00:04For decades, it has been a real social and cultural phenomenon in Japan.
00:07The Japanese call it Johatsu.
00:09People intentionally vanishing to start afresh, cutting all ties to their previous existence.
00:14People hire disappearance agencies and call Unigeya, paying a fee for new identities or plastic surgeries.
00:20They quietly erase every trace of you overnight and then they help you start over.
00:25New life, new name.
00:26That is how some go Johatsu.
00:28They vanish like steam.
00:30Johatsu is the Japanese word meaning evaporating people,
00:33originally used to describe those who disappeared during the post-World War II era.

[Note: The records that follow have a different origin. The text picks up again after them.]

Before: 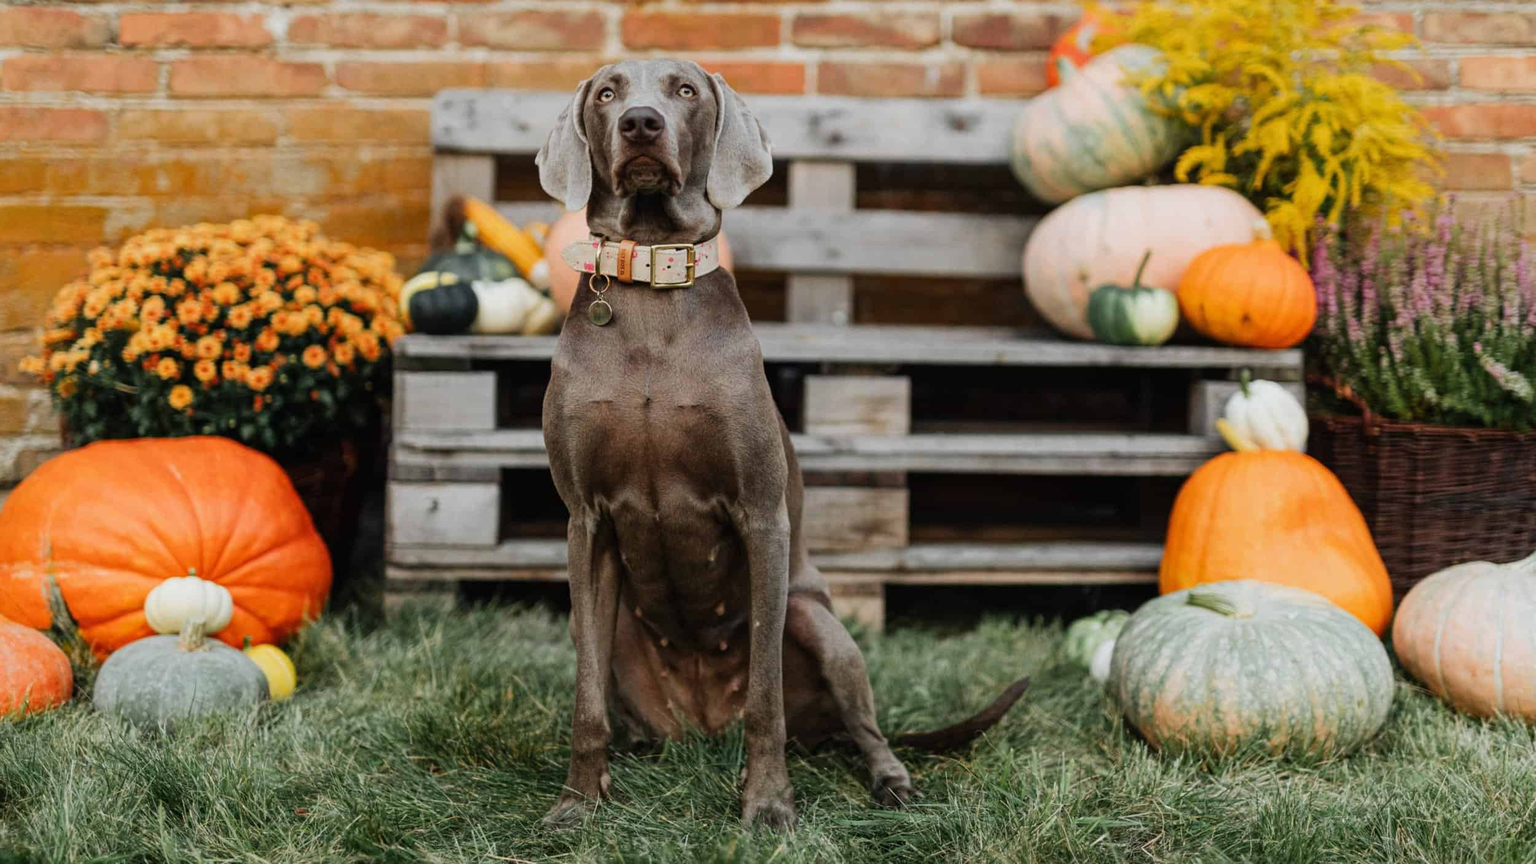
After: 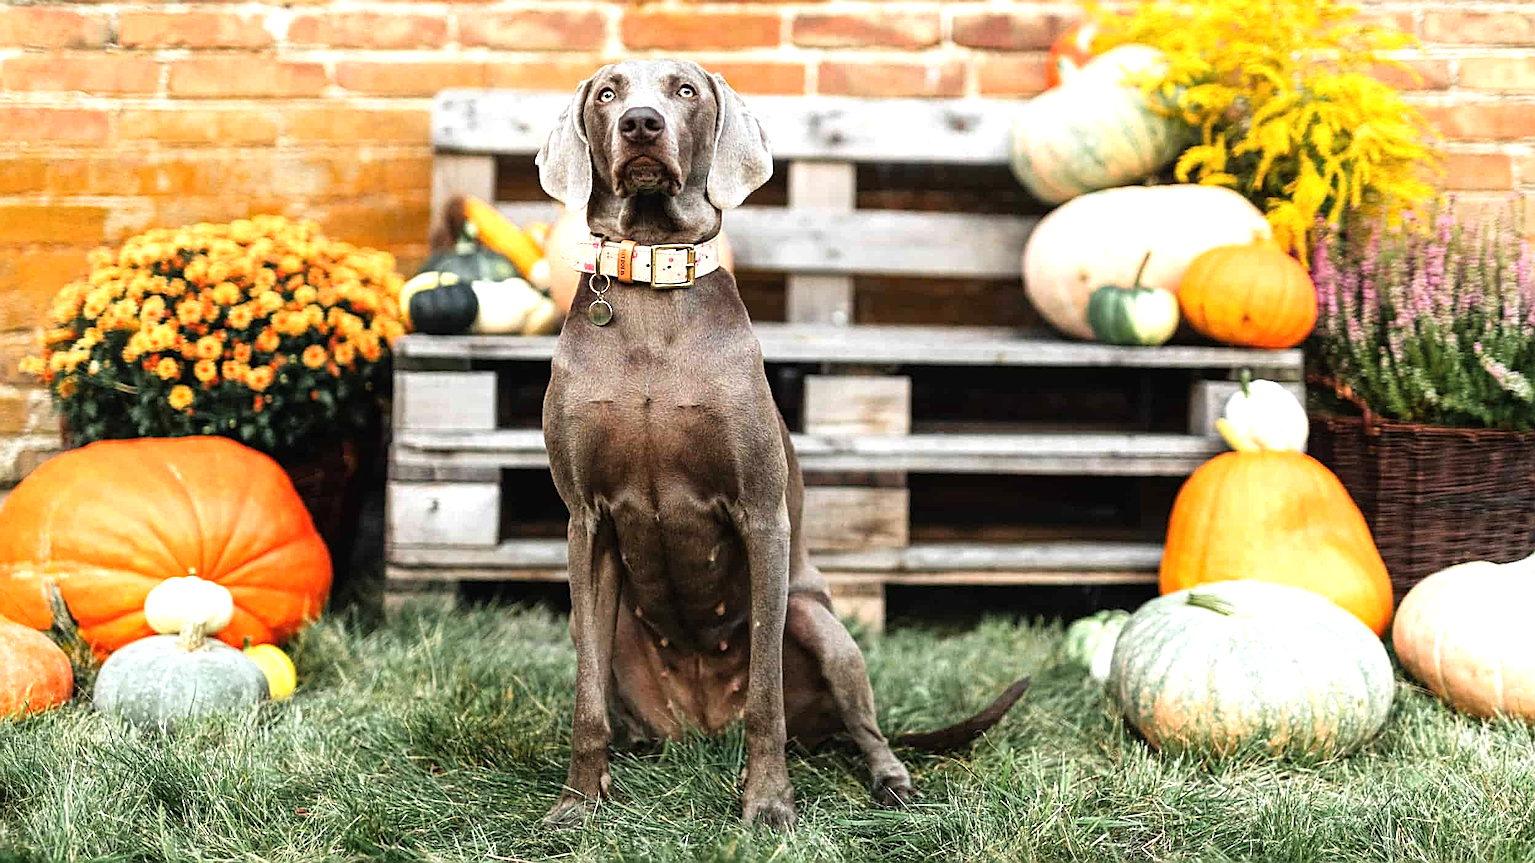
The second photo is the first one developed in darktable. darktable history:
tone equalizer: -8 EV -0.405 EV, -7 EV -0.365 EV, -6 EV -0.372 EV, -5 EV -0.198 EV, -3 EV 0.223 EV, -2 EV 0.307 EV, -1 EV 0.402 EV, +0 EV 0.432 EV
sharpen: amount 0.887
exposure: black level correction 0, exposure 0.695 EV, compensate exposure bias true, compensate highlight preservation false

00:37The places Sanya in Tokyo and Kamagasaki in Osaka are known as liberated zones
00:42where Johatsu individuals sometimes resurface.
00:45These areas are notable because IDs are not strictly checked,
00:48allowing people to live without formal identification.
00:51According to China's state news agency, Jinua,
00:53Japan recorded 84,910 missing person cases in 2022 alone,
00:58marking the second consecutive year of increase.
01:00Not all these are Johatsu,
01:02but the rising numbers reflect a growing sense of disconnection and silent retreat in Japanese society.
01:07Some who vanish eventually find their way back years later,
01:10only to return to homes where their absence has settled into silence and family shame.
01:14Others remain ghosts in the world,
01:16living out their days in the stillness of anonymity.